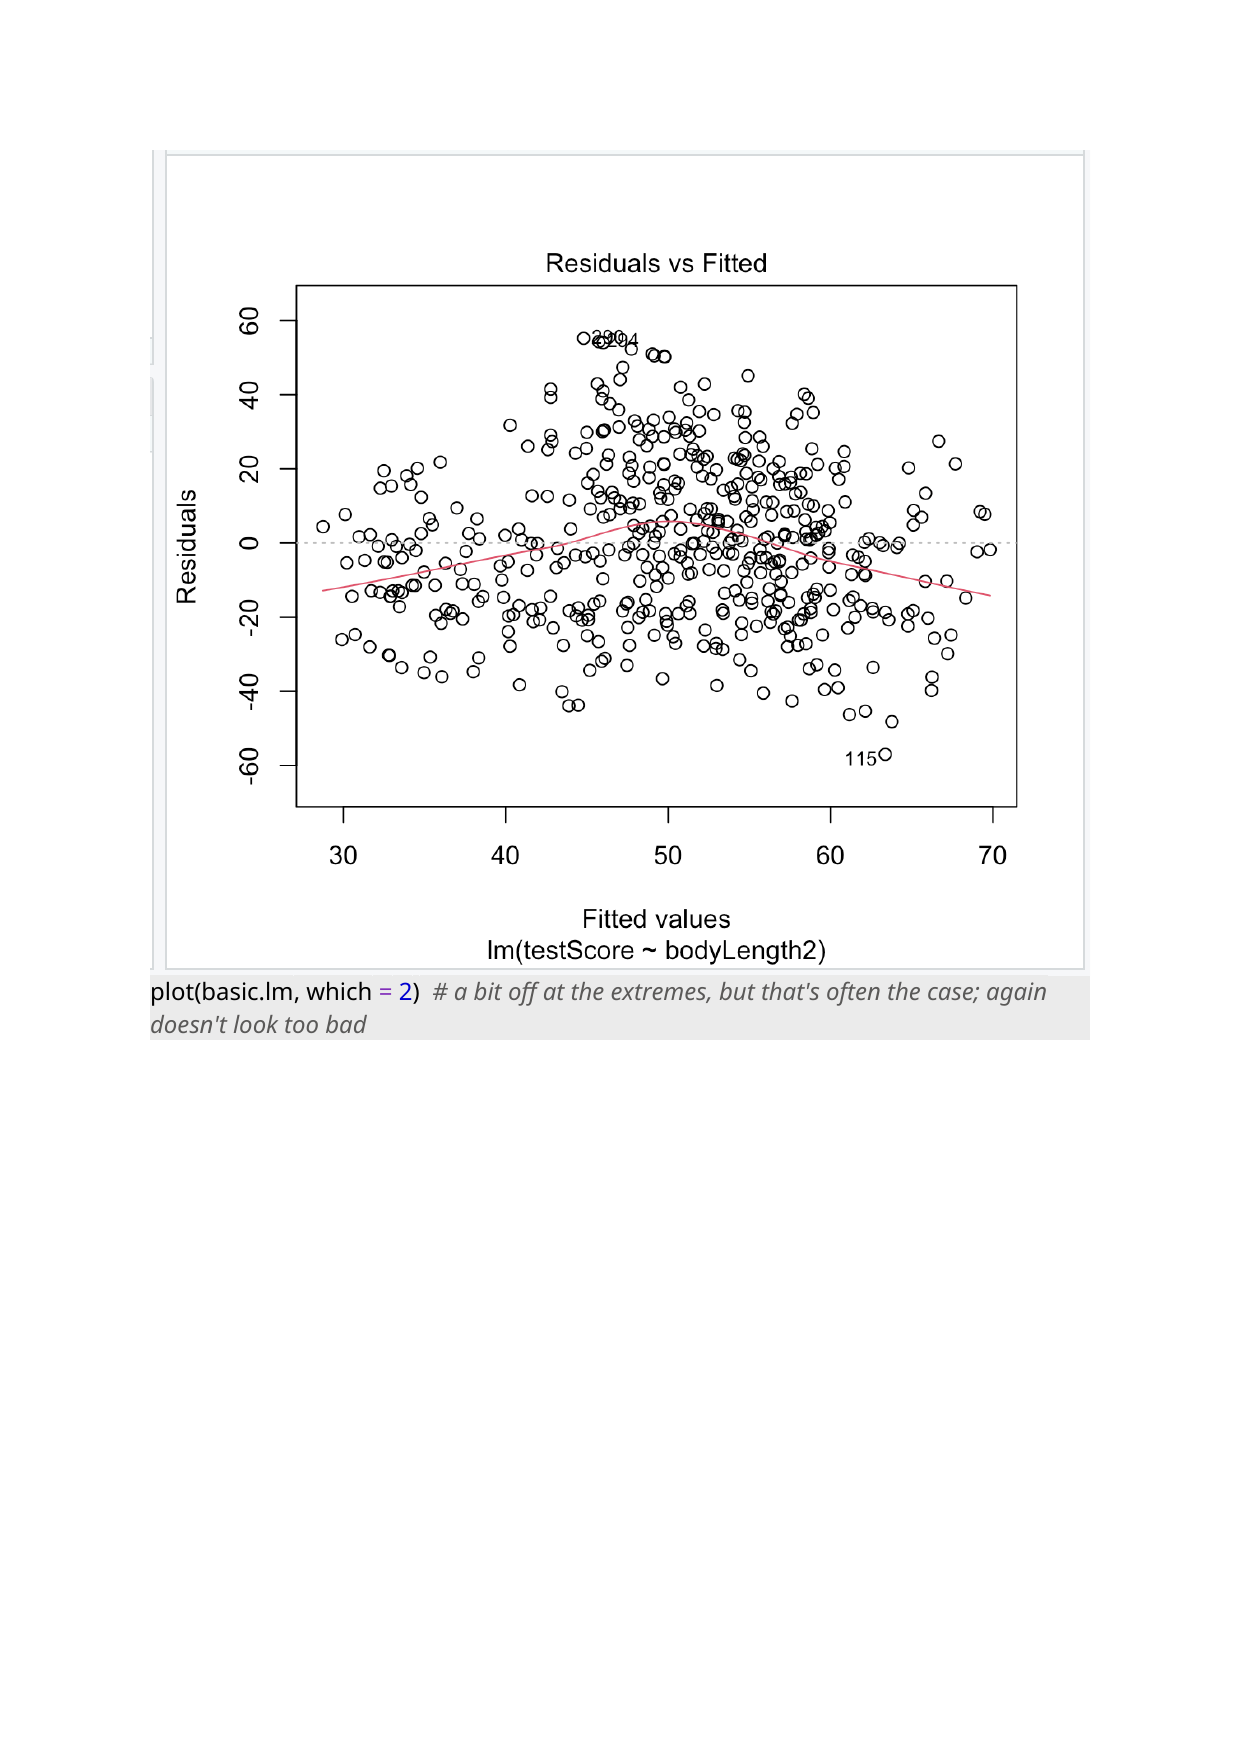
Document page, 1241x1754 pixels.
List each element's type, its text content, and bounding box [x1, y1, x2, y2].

picture [150, 150, 1091, 976]
text plot(basic.lm, which = 2) # a bit off at the extremes, but that's often the case; again doesn't look too bad [367, 976, 1090, 1040]
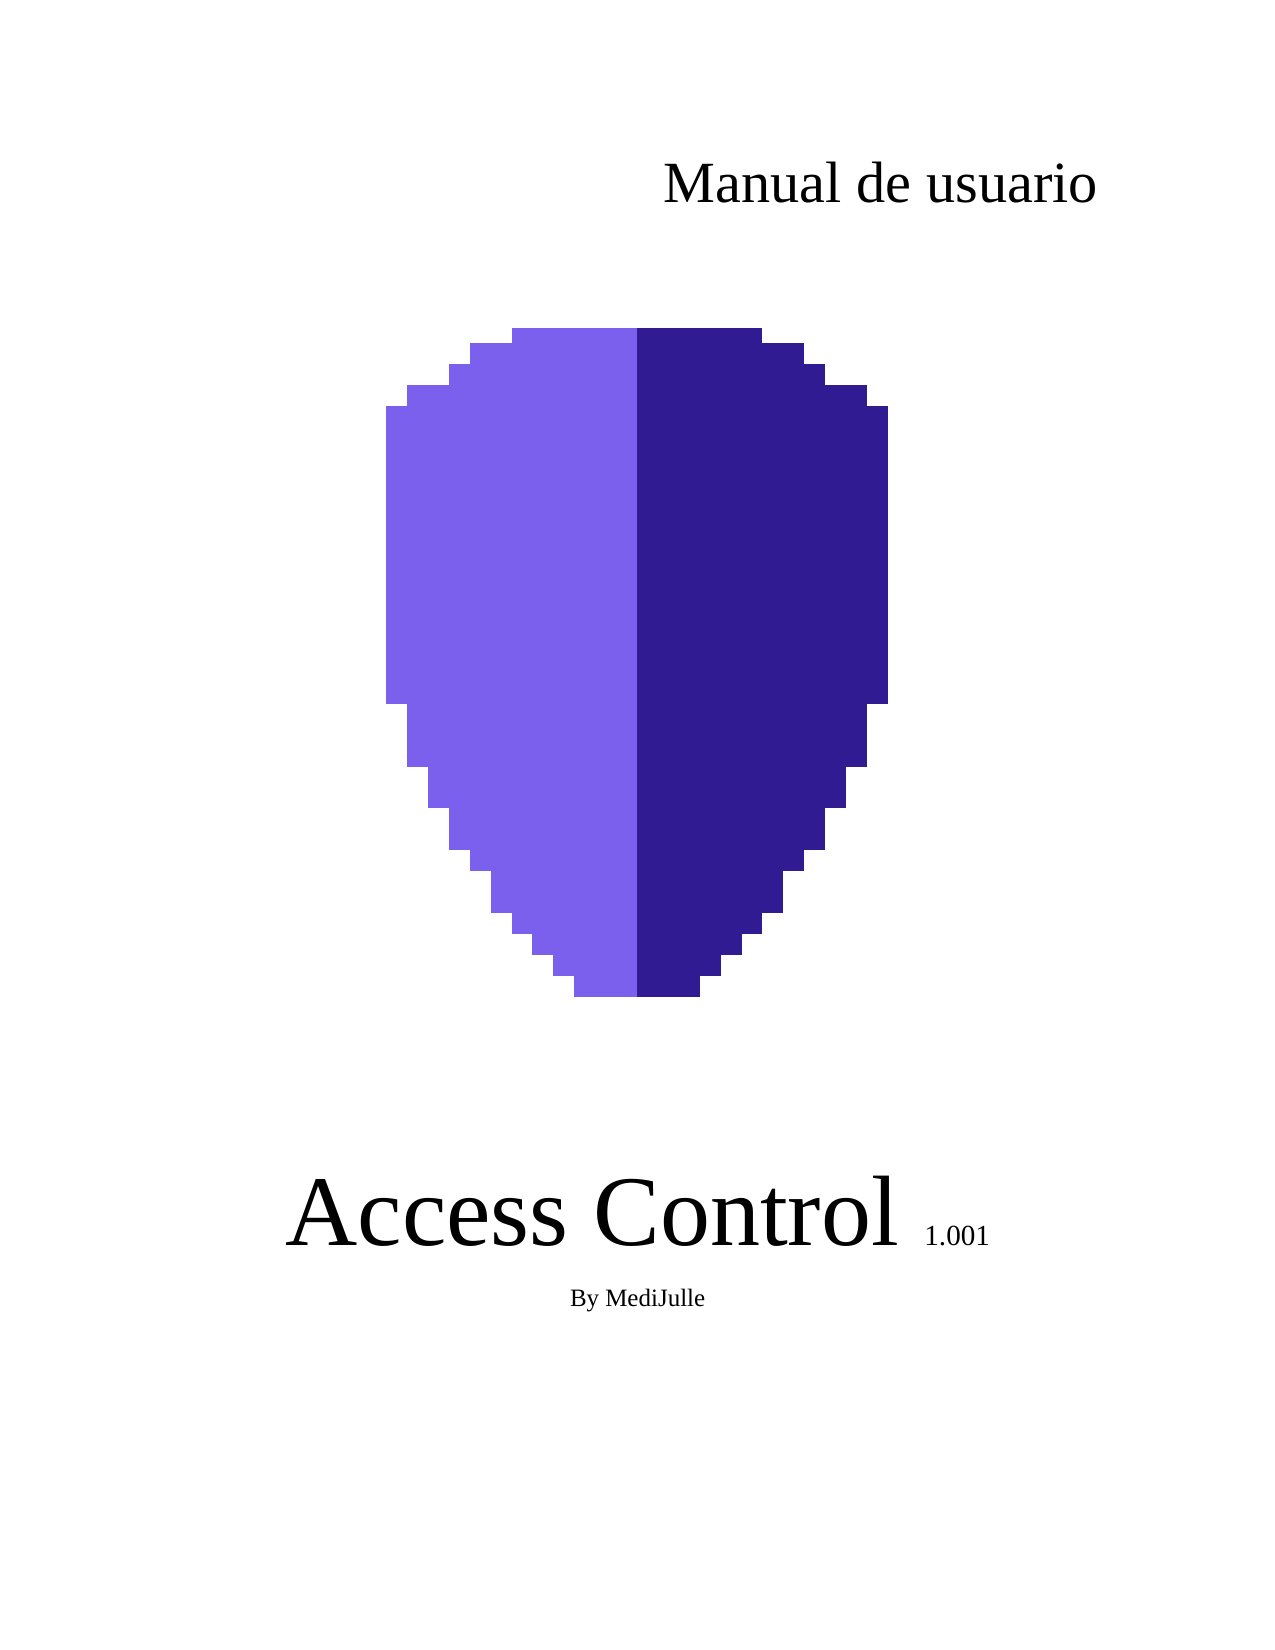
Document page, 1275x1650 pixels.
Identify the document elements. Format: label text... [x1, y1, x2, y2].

text Access Control 1.001 [177, 1152, 1098, 1267]
text By MediJulle [177, 1283, 1098, 1312]
text Manual de usuario [177, 148, 1098, 215]
picture [303, 328, 972, 997]
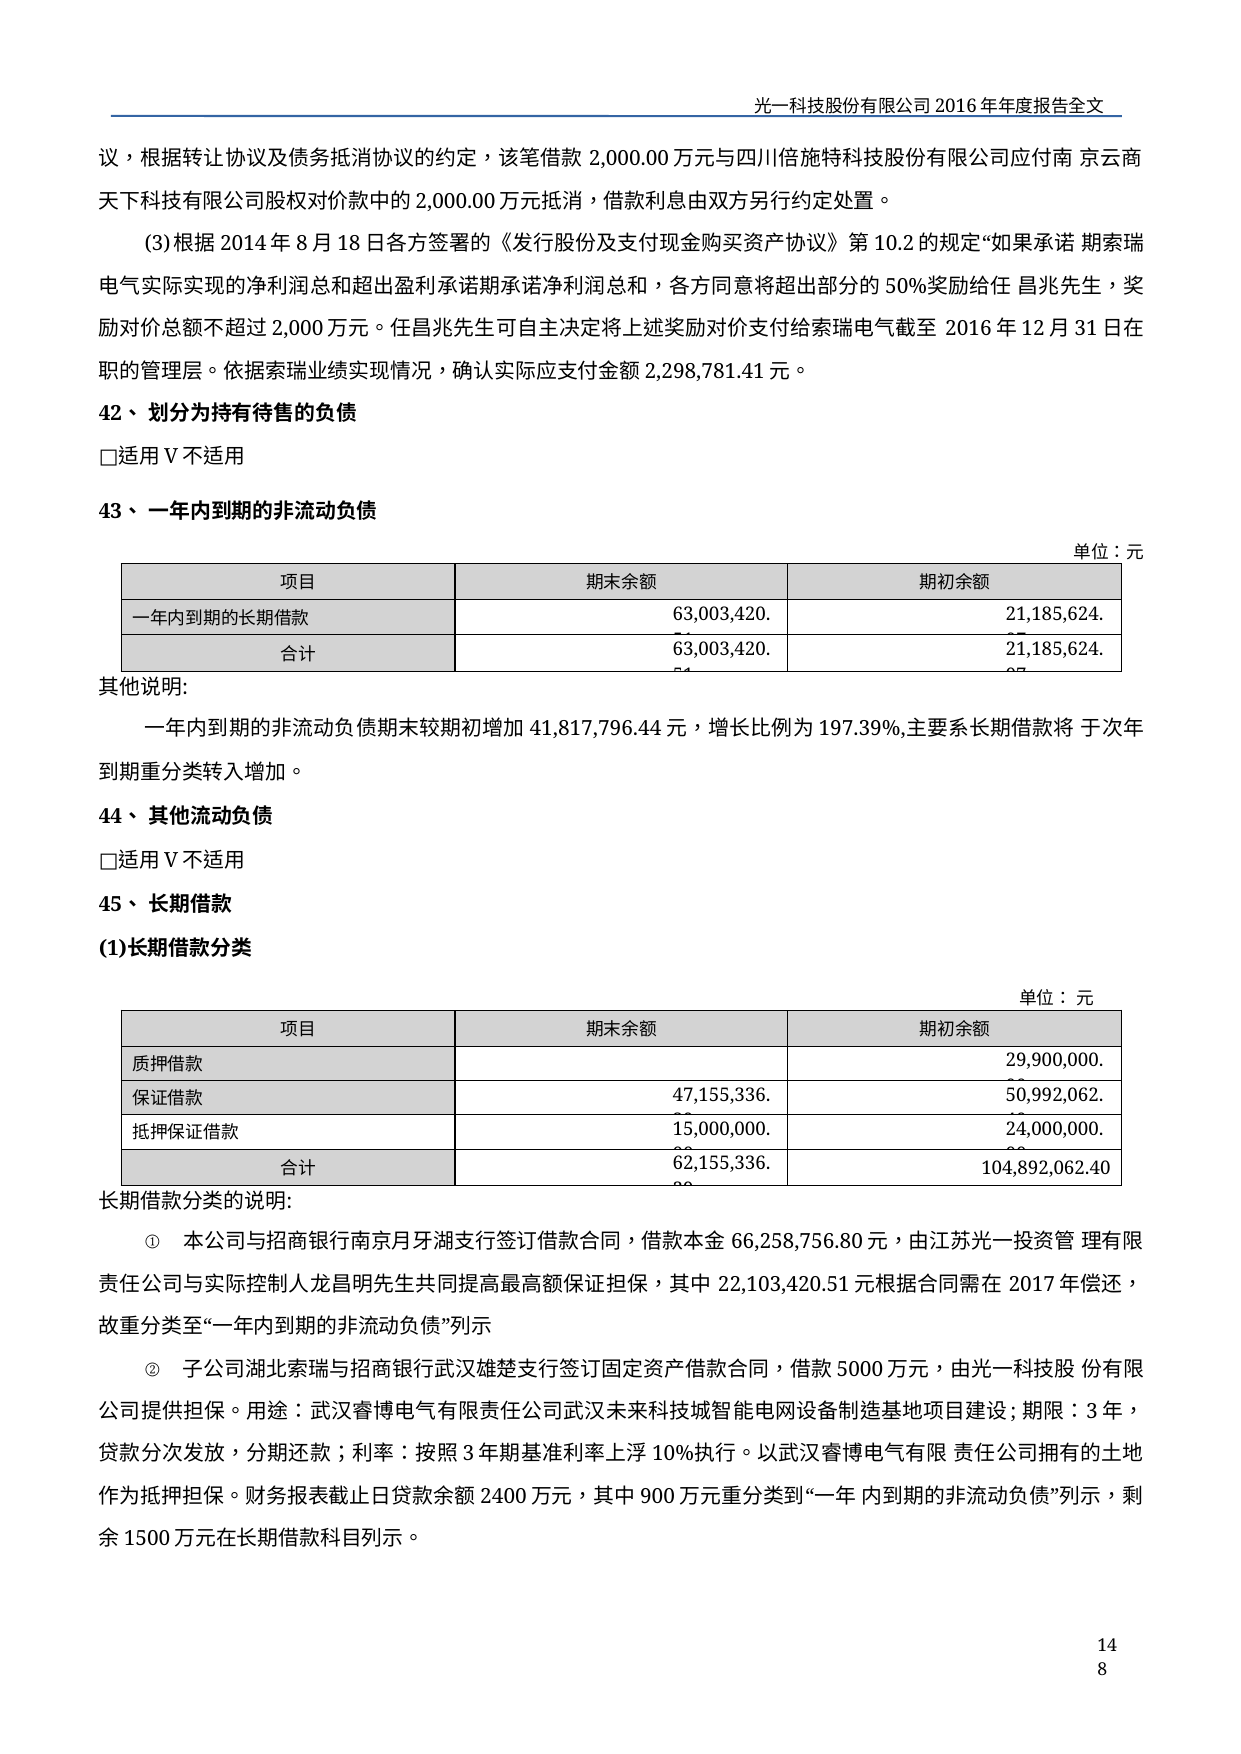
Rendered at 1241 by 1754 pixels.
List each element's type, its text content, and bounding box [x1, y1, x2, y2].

text (1)长期借款分类 [98, 921, 1144, 964]
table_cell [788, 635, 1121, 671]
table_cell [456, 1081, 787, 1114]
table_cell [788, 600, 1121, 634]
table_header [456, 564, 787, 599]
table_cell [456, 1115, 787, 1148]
text □适用V不适用 [98, 429, 1144, 472]
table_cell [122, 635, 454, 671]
text □适用V不适用 [98, 833, 1144, 877]
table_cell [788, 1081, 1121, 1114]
text 45、 长期借款 [98, 877, 1144, 921]
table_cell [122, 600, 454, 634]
text 44、 其他流动负债 [98, 789, 1144, 833]
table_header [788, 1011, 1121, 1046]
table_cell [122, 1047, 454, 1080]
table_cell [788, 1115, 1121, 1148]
list 根据2014年8月18日各方签署的《发行股份及支付现金购买资产协议》第10.2的规定“如果承诺 期索瑞电气实际实现的净利润总和超出盈利承诺期承诺净利润总和，各方同意将超出部分的50%奖励给任 昌兆先生，奖励对价总额不超过2,000万元。任昌兆先生可自主决定将上述奖励对价支付给索瑞电气截至 2016年12月31日在职的管理层。依据索瑞业绩实现情况，确认实际应支付金额2,298,781.41元。 [98, 217, 1144, 387]
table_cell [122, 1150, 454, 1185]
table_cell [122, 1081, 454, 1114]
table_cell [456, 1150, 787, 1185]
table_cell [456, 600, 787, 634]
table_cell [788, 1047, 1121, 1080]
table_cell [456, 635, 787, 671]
list 子公司湖北索瑞与招商银行武汉雄楚支行签订固定资产借款合同，借款5000万元，由光一科技股 份有限公司提供担保。用途：武汉睿博电气有限责任公司武汉未来科技城智能电网设备制造基地项目建设; 期限：3年，贷款分次发放，分期还款；利率：按照3年期基准利率上浮10%执行。以武汉睿博电气有限 责任公司拥有的土地作为抵押担保。财务报表截止日贷款余额2400万元，其中900万元重分类到“一年 内到期的非流动负债”列示，剩余1500万元在长期借款科目列示。 [98, 1342, 1144, 1554]
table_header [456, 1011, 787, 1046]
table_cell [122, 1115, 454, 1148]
text 42、 划分为持有待售的负债 [98, 387, 1144, 429]
text 议，根据转让协议及债务抵消协议的约定，该笔借款2,000.00万元与四川倍施特科技股份有限公司应付南 京云商天下科技有限公司股权对价款中的2,000.00万元抵消，借款利息由双方另行约定处置。 [98, 132, 1144, 217]
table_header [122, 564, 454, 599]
list 本公司与招商银行南京月牙湖支行签订借款合同，借款本金66,258,756.80元，由江苏光一投资管 理有限责任公司与实际控制人龙昌明先生共同提高最高额保证担保，其中22,103,420.51元根据合同需在 2017年偿还，故重分类至“一年内到期的非流动负债”列示 [98, 1215, 1144, 1342]
text 单位： 元 [1019, 985, 1144, 1009]
text 一年内到期的非流动负债期末较期初增加41,817,796.44元，增长比例为197.39%,主要系长期借款将 于次年到期重分类转入增加。 [98, 701, 1144, 789]
text 43、 一年内到期的非流动负债 [98, 484, 1144, 527]
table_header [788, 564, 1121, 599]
text 单位：元 [98, 539, 1144, 563]
text 长期借款分类的说明: [98, 1186, 1144, 1215]
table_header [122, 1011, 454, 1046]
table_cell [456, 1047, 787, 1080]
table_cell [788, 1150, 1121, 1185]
text 其他说明: [98, 672, 1144, 701]
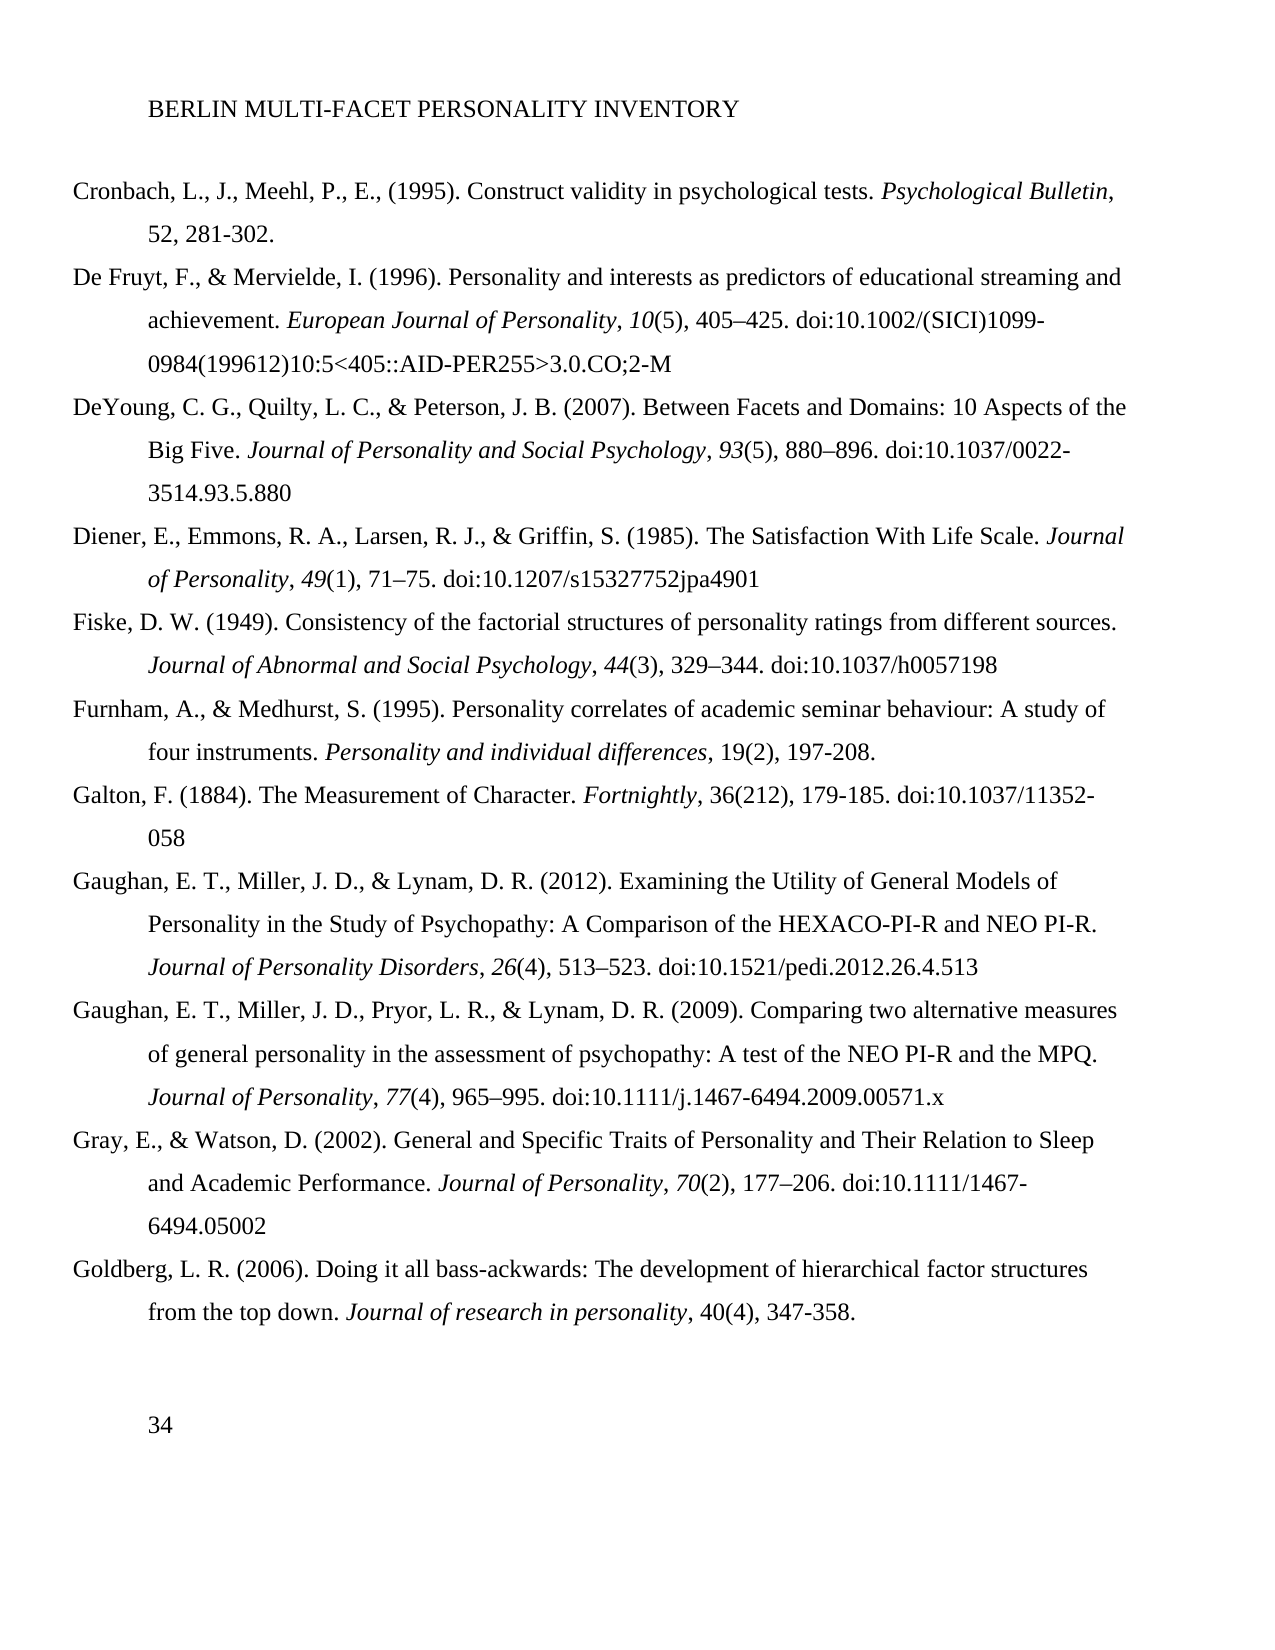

★ ★ ★ ★ ★ ★ ★

Show each line in the entries that holds the string "page".

Document page, 1241x1754 pixels.
Document page, 1275x1650 pixels.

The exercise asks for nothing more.